Come tax season, it seems that Uncle Sam is always looking for new ways to dip his hand into your pocket. But that doesn’t mean you can’t make the most from your return. Business expenses are one example. The IRS permits filers to deduct “ordinary and necessary expenses” incurred during the course of conducting business—including travel.
The wording of the law is intentionally vague—because what’s “ordinary and necessary” for one business may not be so for another. This gives you, the taxpayer, some leeway in what you choose to deduct as a “necessary or ordinary” expense.
Which Travel Expenses Are Commonly Tax-Deductible?

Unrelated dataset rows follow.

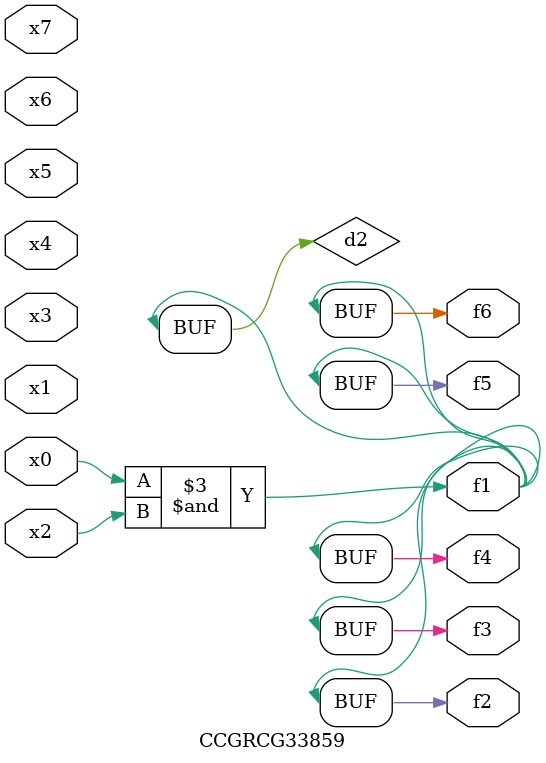
<source format=v>
module CCGRCG33859(
	input x0, x1, x2, x3, x4, x5, x6, x7,
	output f1, f2, f3, f4, f5, f6
);

	wire d1, d2;

	nor (d1, x3, x6);
	and (d2, x0, x2);
	assign f1 = d2;
	assign f2 = d2;
	assign f3 = d2;
	assign f4 = d2;
	assign f5 = d2;
	assign f6 = d2;
endmodule

</source>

- Business Trip Transportation Costs
If the aim of the trip is work-related, the full cost of transportation (including airline tickets, taxis, rental cars, and fill-ups) is commonly deductible. If you’re using a private car, you may deduct .50¢ per mile as a travel expense (wear and tear on the vehicle) as well as gas.
The rules about deductions for lodging are quite specific. You may deduct lodging expenses for those days on which business was conducted. For example, if you take a 5-day trip to Miami but conduct business on only 3 of those days, you may only deduct 3 nights lodging for that trip on your return. The remainder is considered vacation and is your responsibility.
- Dining & Entertainment
The IRS understands that wining and dining is often part of business. Such events are deductible at half the total cost. So if you spend $50 on dinner, you may deduct $25. The 50% rule also applies to entertainment when experienced in the context of business (for example, seeing a play or show with a potential client).
- Staying on the Right Side of the (Tax) Law
If you are mixing business with pleasure, you’re going to want to play by the rules. The IRS scrutinizes business expenses with care, so it’s best to be on the safe side. Here are a few things you can do to help ensure that your business travel expenses will pass IRS muster.
- Schedule your business appointments in advance.
To take the business travel deduction, you must have at least one business contact scheduled and in place. Best to do this well before your departure date as the IRS requires a “prior set business purpose” for the trip. A cancellation by your business contact(s) can leave you footing the entire travel bill as a personal expense.
- Make the trip mostly business.
A business trip should look like a business trip if reviewed by an IRS agent. So be sure that your trip is mostly business (with some pleasure mixed in). This lets you take advantage of some cost-saving opportunities. For example, if your business travel days (the days you’re actually in transit) are longer than your typical desk day, you may deduct 100% of the plane ticket, car rental, etc. Remember too that you can deduct personal expenses attendant to business, such as basic grooming supplies. On days deemed business days’ you’ll also be able to deduct taxi trips, auto rentals, and 50% of your food. For expenses $75 or over, keep your receipts; for lesser expenses, simply keep a record of the day, amount, and nature of the expense.
- Schedule your appointments wisely.
A little advanced preparation and clever scheduling can both leave you some recreation time between business appointments as well as reducing your IRS obligation. For example, you can sandwich a weekend between business meetings. Say you travel to your destination on a Thursday and see clients on both Friday and Monday, you may be able to deduct the weekend days as well, even though you were at the beach.
- Family Expenses Are Not Deductible.
If your family is accompanying you on your business trip their personal expenses are not subject to the same grace as yours. For example, if you and your spouse and two kids are making the trip together and decide to get 2 hotel rooms, you may only deduct 50% from the cost of your room.
Note for International Travelers
Travel outside the U.S. offers some particular advantages when it comes to deductions. For example, you are required to spend only 25% of your days conducting business. If you spend less than that amount of time engaged in business activity, you may still deduct from your expenses on a prorated basis. That is, if you spend 4 days traveling and 1 day working, you can deduct 25% of your trip expenses.
Note for Self-Employed Taxpayers
These days, much of the nation’s workforce is self-employed, and many of those individuals travel for work. So what can you do as a self-employed worker to minimize your IRS obligation for business travel? Here are a few ideas…
- Schedule in advance and have your business meetings locked in before you go.
- Keep your receipts. The IRS understands that sometimes business and pleasure mix, but if you’re self-employed, you’re going to want to keep clear and specific records of your expenses. That means keeping receipts, even for the little stuff, and organizing your receipts by business vs. pleasure expenses.
- Only claim as business what’s business. Play it safe and claim deductions on only those events at which business was transacted.
- Using a personal vehicle? Track gas, mileage, and tolls. If you’re traveling within the U.S. using your personal vehicle, you are permitted to deduct .58¢ per mile, as well as parking and toll fees.